GGEAX is referenced in the FY2025 filing in the context of payment structure for the GGE LTSA, with consideration payable over seven years per module (FY2025 10‑K).

GGE (alternate listing)

The filing includes multiple references to GGE (alternate naming), reinforcing the materiality of the Gyeonggi relationship in FY2025 results (FY2025 10‑K).

ES / Eversource (alternate listing)

An alternate listing for Eversource (ES) appears in the filing in connection with the Hartford PPA and other Connecticut projects (FY2025 10‑K).

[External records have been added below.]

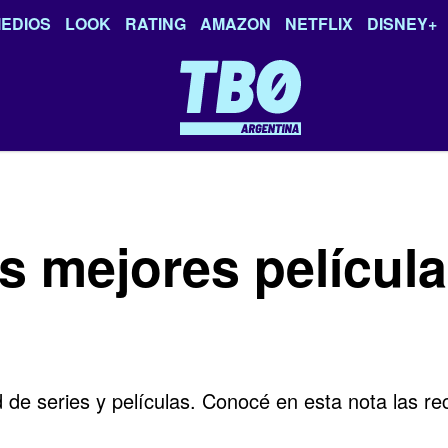
EDIOS
LOOK
RATING
AMAZON
NETFLIX
DISNEY+
s mejores películ
de series y películas. Conocé en esta nota las re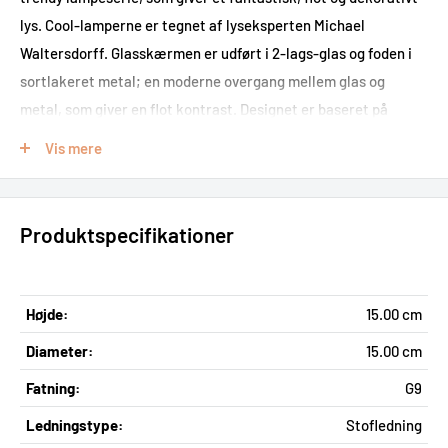
lys. Cool-lamperne er tegnet af lyseksperten Michael
Waltersdorff. Glasskærmen er udført i 2-lags-glas og foden i
sortlakeret metal; en moderne overgang mellem glas og
metal, som giver en flot kontrast. Designet er baseret på
tanken om at kombinere et flot lys, der bliver skabt gennem
Vis mere
glasskærmen, med det industrielle look (metalfoden) og det
kreative glasdesign. Skærmen er i opal-hvid med formstøbte
ringe, der giver en flot belysning i rummet. Fatningen er en
Produktspecifikationer
E27, hvor vi varmt kan anbefale lyskilde fra COLORS by Halo
Design, hvilket giver mulighed for at sætte præcis den
stemning, der skal være i rummet. Der medfølger formonteret
Højde:
15.00 cm
tekstilkabel med afbryder.
Diameter:
15.00 cm
Fatning:
G9
Ledningstype:
Stofledning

Goji Green Energy Company Limited

Management stated on the FY2025 Q4 earnings call that module deliveries to Goji Green (GGE) materially drove revenue increases, underscoring the same Korean LTSA demand (FY2025 Q4 earnings call, Mar 2026).

Inuverse

Analyst coverage referenced a memorandum of understanding with Inuverse for a Korean data center project, noted in post‑earnings press summaries (Finviz news coverage, FY2025 commentary).

CGN, Yocheng, Generation Company Limited (earnings call variant)

On the FY2025 Q4 call, management attributed revenue growth to additions including the Hartford project and an LTSA with CGN (FY2025 Q4 earnings call, Mar 2026).

Los Angeles Department of Water and Power

Historical references identify LADWP as a named customer for a FuelCell‑manufactured power plant, cited in market commentary (StockTwits article referencing historical project, 2003; mentioned in FY2026 news stream).

Southern California Edison / SCE‑P‑K

Southern California Edison is listed among utilities that historically form the company’s largest market; an SCE preferred‑share mapping (SCE‑P‑K) appears in result metadata (FY2025 10‑K).

What investors should focus on next

  • Backlog and duration: FuelCell reports large remaining performance obligations split across LTSAs and PPAs, creating multi‑year revenue visibility but concentration risk.
  • Korea is strategic: Multiple large LTSAs and module deliveries in South Korea account for a material share of FY2025 revenue.
  • Customer concentration: Top customers drove 82% of FY2025 revenues, a double‑edged sword that accelerates growth when contracts perform and raises counterparty concentration risk if performance or payment issues emerge.
  • Move into data centers: Partnerships with SDCL and Diversified Energy target data center deployments (up to hundreds of megawatts) and represent a potential new large‑scale commercial channel reported in March 2026 press coverage.

For a deeper, transaction‑level view and monitoring of these counterparties over time, see the platform at https://nullexposure.com/.

Conclusion: FuelCell’s commercial model combines durable contracted cash flows with spot product sales and a clear geographic bet on South Korea and expanding data‑center use cases; investors should weigh the long‑dated revenue visibility against high customer concentration and execution risk on large international LTSAs.